The outcome was a major surprise to both the PZPR and Solidarity. Solidarity's electoral campaign was much more successful than expected. It won a landslide victory, winning all but one of the 100 seats in the Senate, and all of the contested seats in the Sejm; the sole seat in the Senate which was not won by Solidarity was won by an independent candidate. Out of 35 seats in the country-wide list in which Solidarity was not allowed to compete, only one was gained by PZPR candidate (Adam Zieliński) and one by a ZSL satellite party candidate in the first round; none of the others attained the required 50% majority. The communists regained some seats during the second round, but the first round was highly humiliating to them, the psychological impact of it has been called "shattering". Government-supported candidates competing against Solidarity members gained 10 to 40% of votes in total, varying by constituency. Altogether, out of 161 seats eligible, Solidarity took all 161 (160 in the first round and one more in the second). In the 161 districts in which opposition candidates competed against pro-government candidates, the opposition candidates obtained 71.3% of the vote (16,397,600). 

While Solidarity having secured the 35% of seats available to it, the remaining 65% was divided between the PZPR and its satellite parties (37.6% to PZPR, 16.5% to ZSL, 5.8% to SD, with 4% distributed between small communist-aligned Catholic parties, PAX and UChS). The distribution of seats among the PZPR and its allies was known beforehand.

Voter turnout was surprisingly low: only 62.7% in the first round and 25% in the second. The second round, with the exception of one district, was a contest between two most popular pro-government candidates. This explains low turnout in the second round as pro-opposition voters (the majority of the electorate) had limited interest in these races.

Sejm

Senate

Aftermath
The magnitude of the Communist coalition's defeat was so great that there were initially fears that either the PZPR or the Kremlin would annul the results. However, PZPR general secretary Wojciech Jaruzelski allowed the results to stand. He and his colleagues felt secure with the 65% of the seats it was guaranteed for itself and its traditional allies. On 19 July the Sejm elected Jaruzelski as president by only one vote. In turn, he nominated General Czesław Kiszczak for prime minister; they intended for Solidarity to be given a few token positions for appearances. However, this was undone when Solidarity's leaders convinced the PZPR's longtime satellite parties, the ZSL and SD (some of whose members already owed a debt to Solidarity for endorsing them during the second round) to switch sides and support a Solidarity-led coalition government. The PZPR, which had 37.6% of the seats, suddenly found itself in a minority. Abandoned by Moscow, Kiszczak resigned on 14 August. With no choice but to appoint a Solidarity member as prime minister, on 24 August Jaruzelski appointed Solidarity activist Tadeusz Mazowiecki as head of a Solidarity-led coalition, ushering a brief period described as "Your president, our prime minister".

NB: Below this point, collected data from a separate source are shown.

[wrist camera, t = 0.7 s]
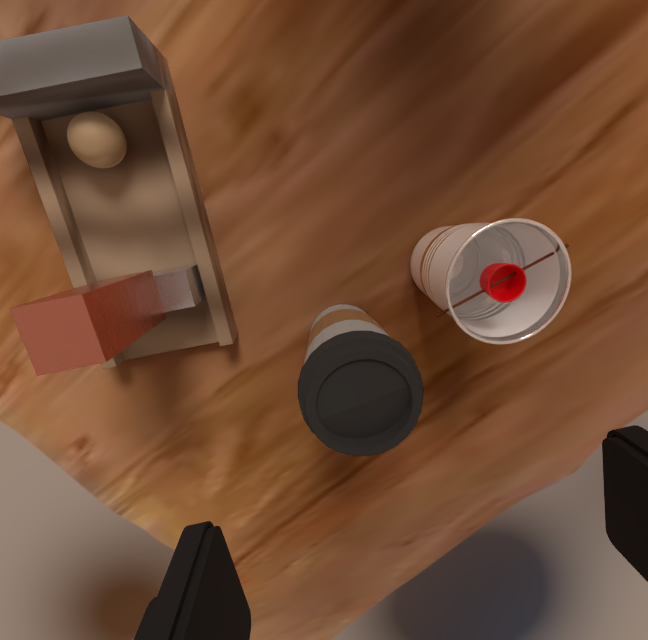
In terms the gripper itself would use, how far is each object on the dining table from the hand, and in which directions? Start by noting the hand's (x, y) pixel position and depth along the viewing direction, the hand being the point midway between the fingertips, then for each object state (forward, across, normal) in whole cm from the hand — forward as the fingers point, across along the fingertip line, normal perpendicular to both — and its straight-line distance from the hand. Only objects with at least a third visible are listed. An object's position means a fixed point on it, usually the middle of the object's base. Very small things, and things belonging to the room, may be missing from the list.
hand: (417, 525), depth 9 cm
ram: (+28, +16, -4) cm, 32 cm away
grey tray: (+29, +16, -10) cm, 35 cm away
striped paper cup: (+29, -11, 0) cm, 31 cm away
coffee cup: (+29, 0, +4) cm, 30 cm away
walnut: (+28, +15, -17) cm, 36 cm away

The elected parliament was known as the Contract Sejm, from the "contract" between the Solidarity and the communist government which made it possible in the first place.

Although the elections were not entirely democratic they paved the way for the Sejm's approval of Mazowiecki's cabinet on 13 September and a peaceful transition to democracy, which was confirmed after the presidential election of 1990 (in which Lech Wałęsa replaced Jaruzelski as president) and the parliamentary elections of 1991.

On the international level, this election is seen as one of the major milestones in the fall of communism ("Autumn of Nations") in Central and Eastern Europe.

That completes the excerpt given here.